Find each line in the entries that contains the word "requirements", and copy those lines.

• **Data supplied**:
=== Begin Enclosure ===

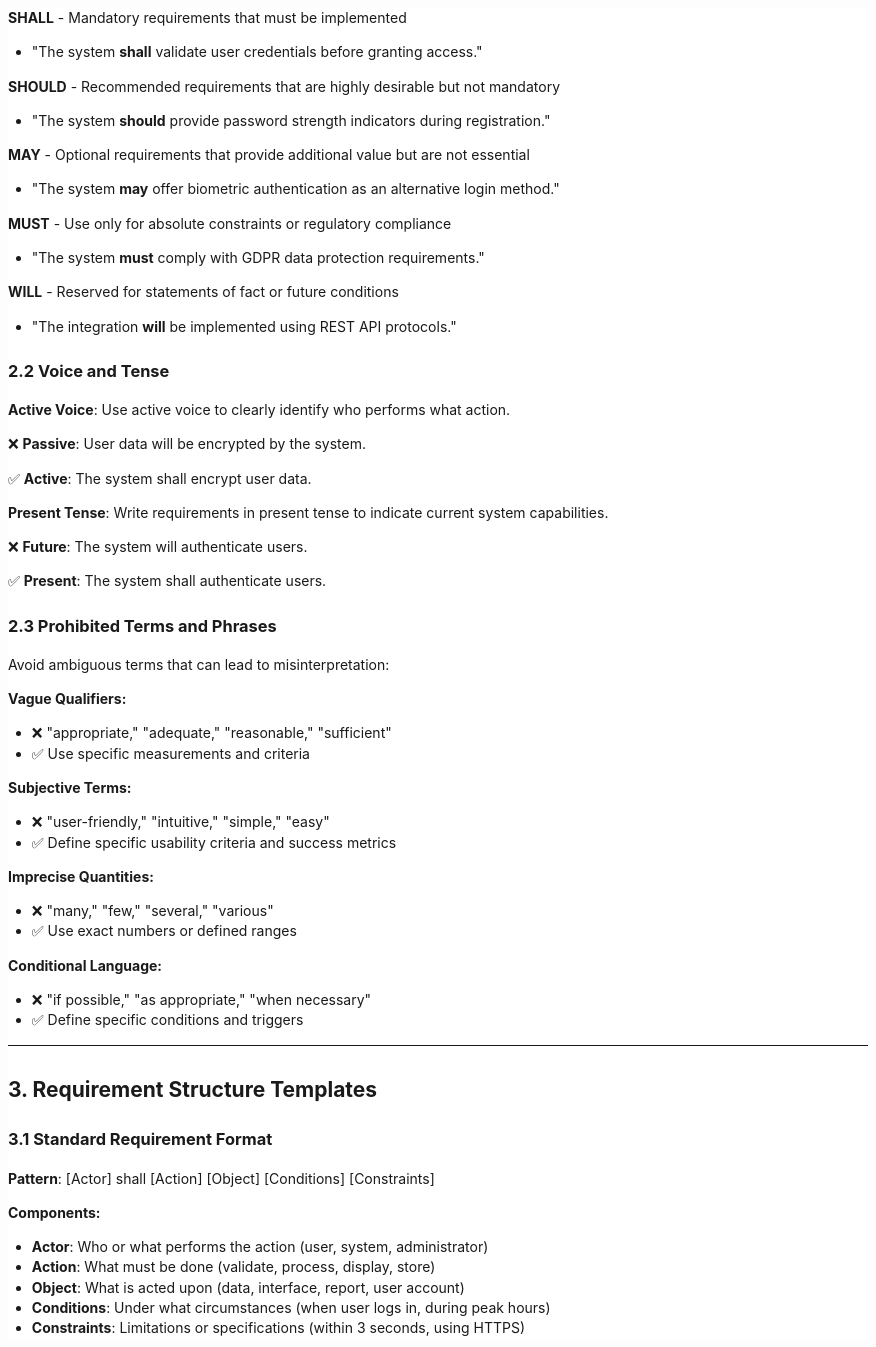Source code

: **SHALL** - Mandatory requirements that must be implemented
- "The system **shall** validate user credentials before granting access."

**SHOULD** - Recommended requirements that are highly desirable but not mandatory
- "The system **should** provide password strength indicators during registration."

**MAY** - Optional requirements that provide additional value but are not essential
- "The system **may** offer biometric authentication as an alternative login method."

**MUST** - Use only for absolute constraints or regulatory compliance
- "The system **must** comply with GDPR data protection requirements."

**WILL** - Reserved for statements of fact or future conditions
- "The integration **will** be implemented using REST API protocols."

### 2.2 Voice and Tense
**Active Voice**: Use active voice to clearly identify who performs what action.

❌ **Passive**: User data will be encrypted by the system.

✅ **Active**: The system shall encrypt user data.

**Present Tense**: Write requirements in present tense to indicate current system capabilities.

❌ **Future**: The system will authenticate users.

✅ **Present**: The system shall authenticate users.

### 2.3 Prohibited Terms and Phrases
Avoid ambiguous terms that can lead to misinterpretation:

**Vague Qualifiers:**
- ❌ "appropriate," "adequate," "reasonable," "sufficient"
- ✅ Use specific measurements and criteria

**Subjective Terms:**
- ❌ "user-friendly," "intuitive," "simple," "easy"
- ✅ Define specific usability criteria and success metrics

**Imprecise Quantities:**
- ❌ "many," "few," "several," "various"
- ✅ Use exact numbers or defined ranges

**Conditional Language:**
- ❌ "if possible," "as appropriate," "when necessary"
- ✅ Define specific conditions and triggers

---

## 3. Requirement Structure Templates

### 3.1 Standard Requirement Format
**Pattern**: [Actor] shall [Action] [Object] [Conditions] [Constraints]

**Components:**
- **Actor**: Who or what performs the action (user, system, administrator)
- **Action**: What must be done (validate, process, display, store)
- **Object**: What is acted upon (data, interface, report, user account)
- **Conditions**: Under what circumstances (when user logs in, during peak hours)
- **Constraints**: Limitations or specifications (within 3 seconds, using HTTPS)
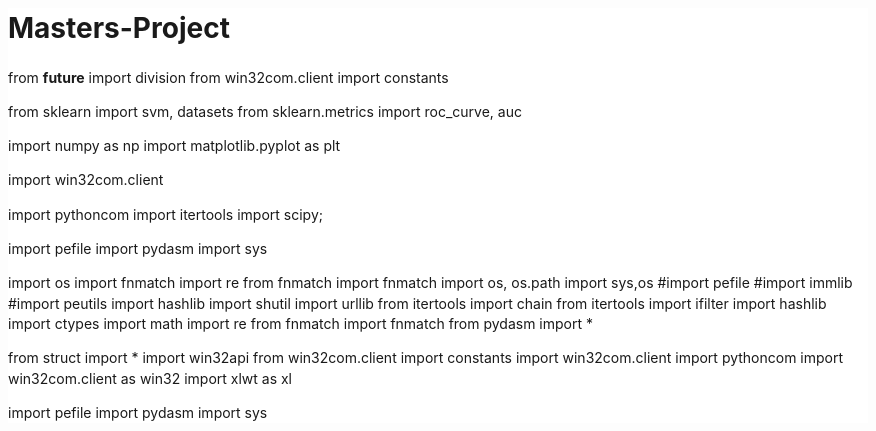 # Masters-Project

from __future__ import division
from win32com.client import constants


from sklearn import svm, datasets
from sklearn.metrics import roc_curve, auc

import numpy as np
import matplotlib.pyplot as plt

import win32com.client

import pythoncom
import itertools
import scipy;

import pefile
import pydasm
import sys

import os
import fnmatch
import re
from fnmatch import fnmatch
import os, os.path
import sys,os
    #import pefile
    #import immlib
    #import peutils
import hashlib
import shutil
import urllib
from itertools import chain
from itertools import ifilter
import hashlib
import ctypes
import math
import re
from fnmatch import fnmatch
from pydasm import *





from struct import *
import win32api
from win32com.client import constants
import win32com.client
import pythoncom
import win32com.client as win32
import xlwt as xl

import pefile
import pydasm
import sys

=== End Enclosure ===

• **Finished task**:
: **SHALL** - Mandatory requirements that must be implemented
**SHOULD** - Recommended requirements that are highly desirable but not mandatory
**MAY** - Optional requirements that provide additional value but are not essential
- "The system **must** comply with GDPR data protection requirements."
**Present Tense**: Write requirements in present tense to indicate current system capabilities.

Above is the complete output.